Firman Jaya Daeli, S.H
JAKARTA, Gelora Hukum - Sebuah Buku Bacaan Berupa Kumpulan Sejumlah Tulisan, Yang Berjudul
“Pancasila Rumah Bersama”, Menghadirkan Buah Pemikiran Tajam, Aktual,
Strategis, Dan Visioner Dalam Bentuk Tulisan Dari Beberapa Tokoh, Pejabat
Tinggi, Akademisi, Politisi, Dan Aktifis. Mereka Yang Mengemukakan Pemikiran
Dan Tulisan Dalam Buku “Pancasila Rumah Kita”, Antara Lain : (1). Ketua MPR-RI
Zulkifli Hasan ; (2). Ketua DPD-RI Oesman Sapta Odang ; (3). Menteri Pemuda Dan
Olahraga Imam Nachrawi ; (4) Kapolri Jenderal Pol. Prof. Tito Karnavian, MA,
PhD ; (5). Ketua Dewan Pertimbangan Presiden Prof. Dr. Sri Adiningsih ; (6).

__SOAL LATIHAN__
1) Menurut kutipan tentang buku Pancasila, siapa yang menjabat sebagai Ketua DPD-RI?
2) Teruskan kutipan tentang buku Pancasila mulai dari bagian terakhir yang tertulis.
Baris-baris di bawah ini adalah bahan tersendiri yang terpisah dari kutipan tentang buku Pancasila.

__DATA DITAMPILKAN__
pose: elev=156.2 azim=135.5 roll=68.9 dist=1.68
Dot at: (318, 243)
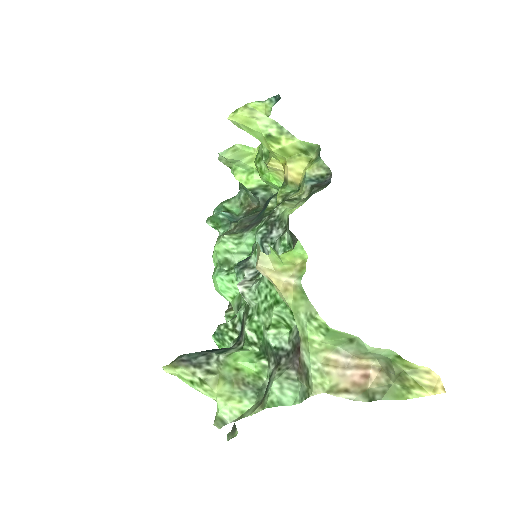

__JAWABAN BERURUTAN__
1) Oesman Sapta Odang.

2)
Anggota Dewan Pengarah Unit Kerja Presiden Pembinaan Ideologi Pancasila (UKP
PIP) Dr. A.A. Yewangoe ; (7). Kepala UKP PIP Dr. Yudi Latif, MA ; (8). Mantan
Anggota Komisi Politik Dan Hukum DPR-RI Firman Jaya Daeli ; (9). Anggota DPD-RI
Mamberob Rumakiek ; (10). Mantan Rektor Universitas Pattimura - Ambon, Maluku
Prof. Dr. Thomas Pentury ; (11). Guru Besar Universitas Hasanuddin - Makassar,
Sulsel Prof. Dr. Marthen Napang ; (12). Sahat Martin Philip Sinurat.
Firman Jaya Daeli, Tokoh
Nasional Asal Kepulauan Nias, secara khusus diminta menyumbangkan tulisan dalam “Prakata Buku”,
dengan judul prakata : "Indonesia Raya Dan Agenda Membumikan
Pancasila", bahwa Konstitusi UUD 1945 secara meyakinkan sudah merumuskan
dengan sangat jelas dan tegas mengenai Pancasila.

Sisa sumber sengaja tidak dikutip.